Your task
Your response should be every line from the entries that includes the string "Gubernur".

Records for the task
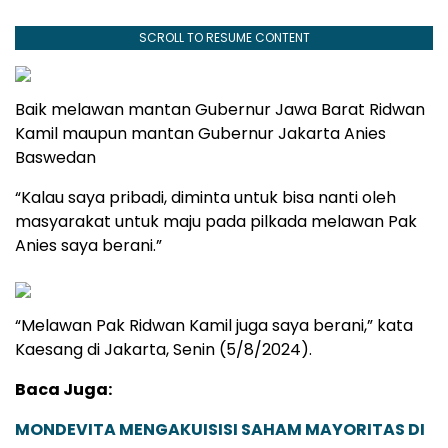
SCROLL TO RESUME CONTENT
Baik melawan mantan Gubernur Jawa Barat Ridwan
Kamil maupun mantan Gubernur Jakarta Anies
Baswedan
“Kalau saya pribadi, diminta untuk bisa nanti oleh
masyarakat untuk maju pada pilkada melawan Pak
Anies saya berani.”
“Melawan Pak Ridwan Kamil juga saya berani,” kata
Kaesang di Jakarta, Senin (5/8/2024).
Baca Juga:
MONDEVITA MENGAKUISISI SAHAM MAYORITAS DI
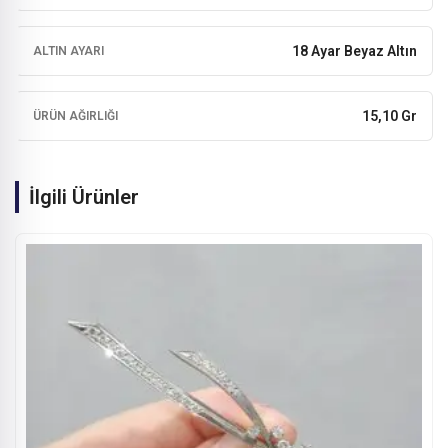
18 Ayar Beyaz Altın
ALTIN AYARI
15,10 Gr
ÜRÜN AĞIRLIĞI
İlgili Ürünler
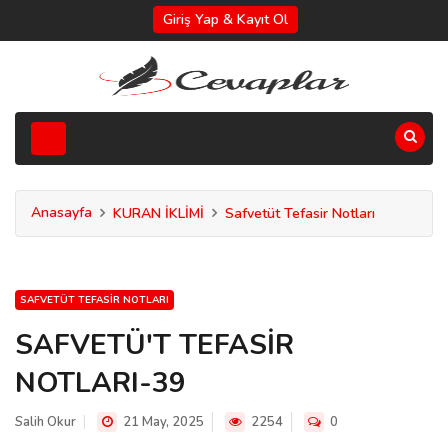
Giriş Yap & Kayıt Ol
Anasayfa
KURAN İKLİMİ
Safvetüt Tefasir Notları
SAFVETÜT TEFASIR NOTLARI
SAFVETÜ'T TEFASİR
NOTLARI-39
Salih Okur
21 May, 2025
2254
0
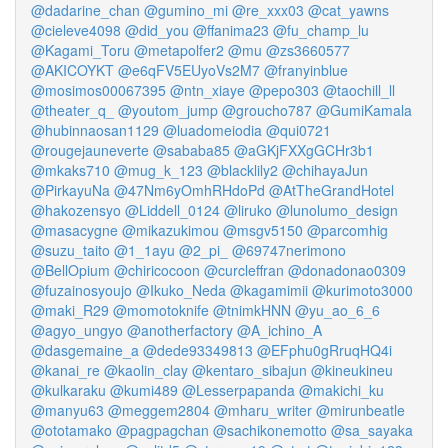
@dadarine_chan
@gumino_mi
@re_xxx03
@cat_yawns
@cieleve4098
@did_you
@ffanima23
@fu_champ_lu
@Kagami_Toru
@metapolfer2
@mu
@zs3660577
@AKICOYKT
@e6qFV5EUyoVs2M7
@franyinblue
@mosimos00067395
@ntn_xiaye
@pepo303
@taochill_ll
@theater_q_
@youtom_jump
@groucho787
@GumiKamala
@hubinnaosan1129
@luadomeiodia
@qui0721
@rougejauneverte
@sababa85
@aGKjFXXgGCHr3b1
@mkaks710
@mug_k_123
@blacklily2
@chihayaJun
@PirkayuNa
@47Nm6yOmhRHdoPd
@AtTheGrandHotel
@hakozensyo
@Liddell_0124
@liruko
@lunolumo_design
@masacygne
@mikazukimou
@msgv5150
@parcomhig
@suzu_taito
@1_1ayu
@2_pi_
@69747nerimono
@BellOpium
@chiricocoon
@curcleffran
@donadonao0309
@fuzainosyoujo
@Ikuko_Neda
@kagamimii
@kurimoto3000
@maki_R29
@momotoknife
@tnimkHNN
@yu_ao_6_6
@agyo_ungyo
@anotherfactory
@A_ichino_A
@dasgemaine_a
@dede93349813
@EFphu0gRruqHQ4i
@kanai_re
@kaolin_clay
@kentaro_sibajun
@kineukineu
@kulkaraku
@kumi489
@Lesserpapanda
@makichi_ku
@manyu63
@meggem2804
@mharu_writer
@mirunbeatle
@ototamako
@pagpagchan
@sachikonemotto
@sa_sayaka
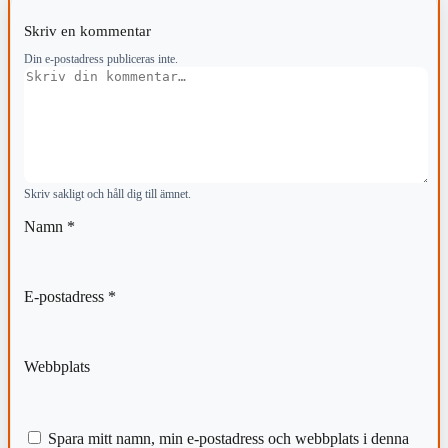
Skriv en kommentar
Din e-postadress publiceras inte.
Kommentar
Skriv sakligt och håll dig till ämnet.
Namn
*
E-postadress
*
Webbplats
Spara mitt namn, min e-postadress och webbplats i denna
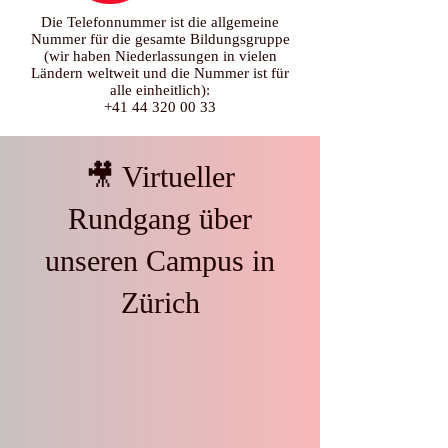
Die Telefonnummer ist die allgemeine
Nummer für die gesamte Bildungsgruppe
(wir haben Niederlassungen in vielen
Ländern weltweit und die Nummer ist für
alle einheitlich):
+41 44 320 00 33
🎥 Virtueller
Rundgang über
unseren Campus in
Zürich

Exercise answer
Baik melawan mantan Gubernur Jawa Barat Ridwan
Kamil maupun mantan Gubernur Jakarta Anies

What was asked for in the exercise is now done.